The Physicality of Books

Do you have any memory connected to books that you would like to share?

Interviews · Originals · August 16, 2003

Intro · Likes · Rituals · Necessity
Examples · Memories · Bios

Brendan Connell

I remember the first book I bought by Nerval. I was youngish then and had not heard of the author. At a library book sale I stumbled across a nice thin little volume that looked interesting in a limited edition of 250 copies. It was only a dollar, so I bought it. The book was Les filles du feu, and to this day it is one of my most prized possessions. “Discovering” the author on my own obviously added to the thrill… I also like it when I check out books from the library that no one has read for years. I remember checking out Claire Lenoir by Villiers de L’Isle-Adam from the Queens library. It had not been checked out since 1927.

Ian Covell

Too many, none important to anyone else.

John Coulthart

Too many, I think; for now I’ll just mention my first encyclopedia that I received as a gift aged five—a book I remember vividly—and a Thames and Hudson book of photographs of Scotland that I saw in a bin in the street. This became one of my main reference books when adapting The Haunter of the Dark as a comic strip.

Jack Dann

One of my earliest memories of reading was that when I opened a book, all the characters would come alive; when I closed it, they would go to sleep. On some level, I still believe that.

Ellen Datlow

I feel a thrill when I find a particular out-of-print book I’ve searched for for a long time or upon rediscovering (physically) certain books that meant a lot to me as a child. The latter I want to just look at and thumb through and have in my possession (e.g. Eleanor Cameron’s Mushroom Planet books).

Alan DeNiro

Wandering the stacks in the University of Virginia’s Alberman library, finding light bulbs between seldom-used shelves burnt out, losing one’s self in the twisty little stairwells that seemed designed for gnomes, getting off on an elevator on the wrong floor and coming across the red carpeted, gilded special collections department, finding random 18th century books in Greek in the shelves in unlikely places.

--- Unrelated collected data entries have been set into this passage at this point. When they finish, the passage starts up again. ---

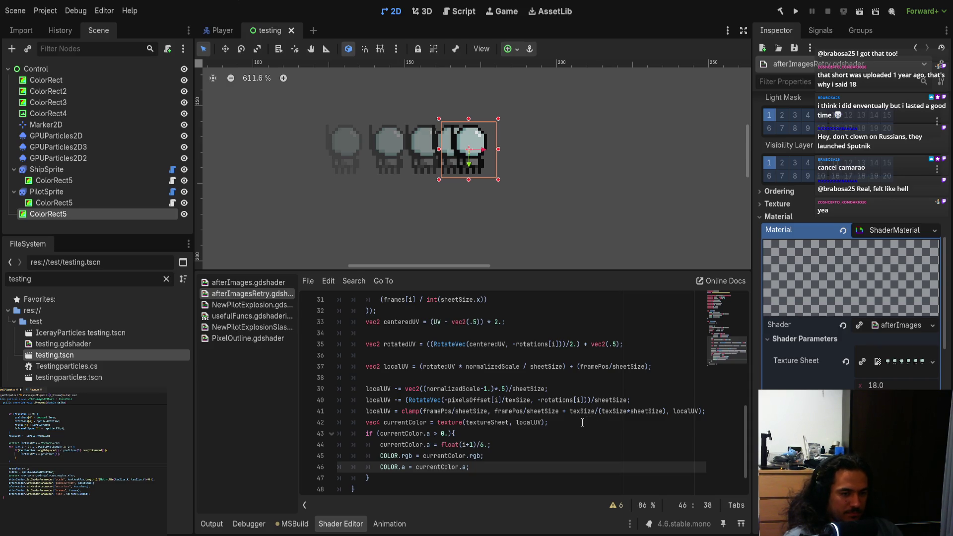
left_click(542, 424)
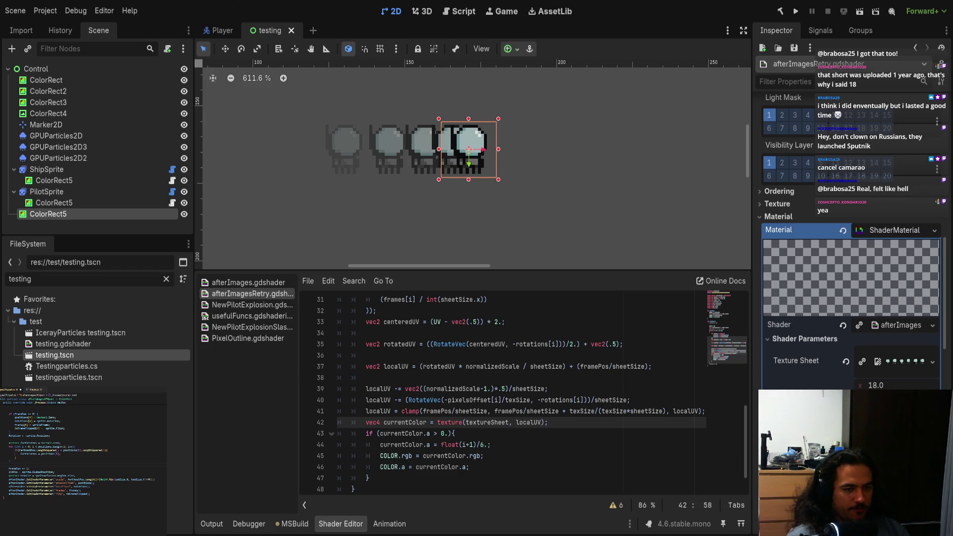
key("alt+Tab")
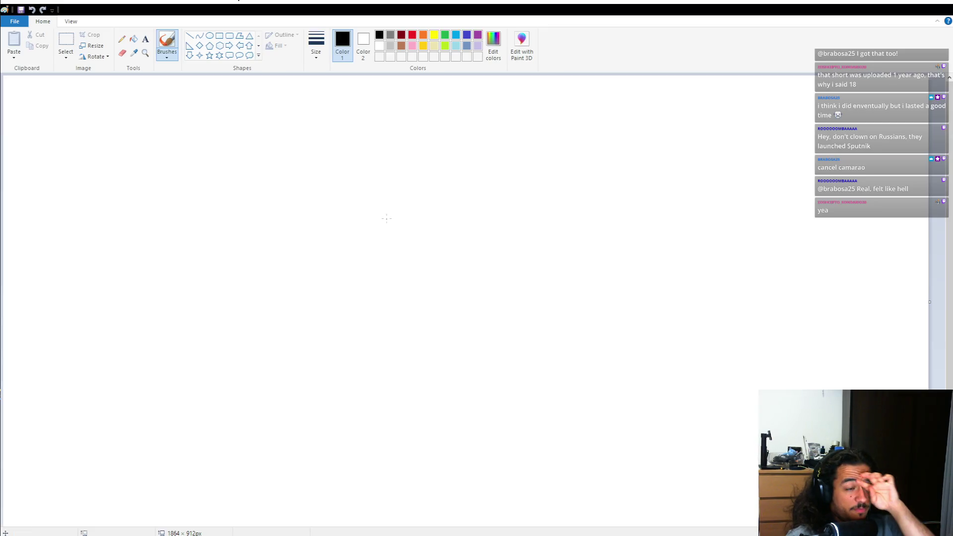
- Fill the canvas black and switch to a white freehand brush
left_click(134, 39)
left_click(211, 149)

I also lament the fact that books aren’t stamped with due dates anymore, it seemed. Sometimes I’d try to find odd books that might have only been checked out once in the 1920s, or sat on a shelf for eighty years and were never checked out once—there’s something deeply melancholic about that.

Lawrence Dyer

Two or three times in second-hand book shops I’ve come across old copies of much-admired books which I read maybe twenty years earlier at a tender age and experienced the thrill of being reunited with them, like meeting old school friends after many years. Examples are the fantasy novel Jog Rummage (author unknown to me now), An Experiment with Time (author also lost to me but a book literally about experimenting with time travel as an individual in the real world), and Essex author Anne Ashbury’s Miniature Gardens.

Brian Evenson

I collect books, so have lots of stories about books that I’ve looked for for years and then finally found, or books that I’ve found for incredibly good prices, but they’re so personal they’d hardly make sense to anyone who doesn’t collect or doesn’t know me well. Here’s one that’s slightly crazy: When I lived in Seattle, I stumbled by accident across Stanislaw Ignacy Witkiewicz’s novel Insatiability, which at the time was out of print and very difficult to find. I bought, began to read it. When we drove for a daytrip to Canada, to Vancouver, I took the book with me, but then found myself loath to leave it in a car, even a locked car, because it had been a book so difficult to find. So, I carried the book around all through Vancouver. My wife thought I was crazy, pointed out that of all the things in the car probably Insatiability was the only thing that thieves wouldn’t take. I agreed with her, could understand that rationally, but one often has odd relations to the books that one finds, and I felt, quite illogically, that to leave my book alone in a (admittedly hardly) foreign country would be like abandoning my child.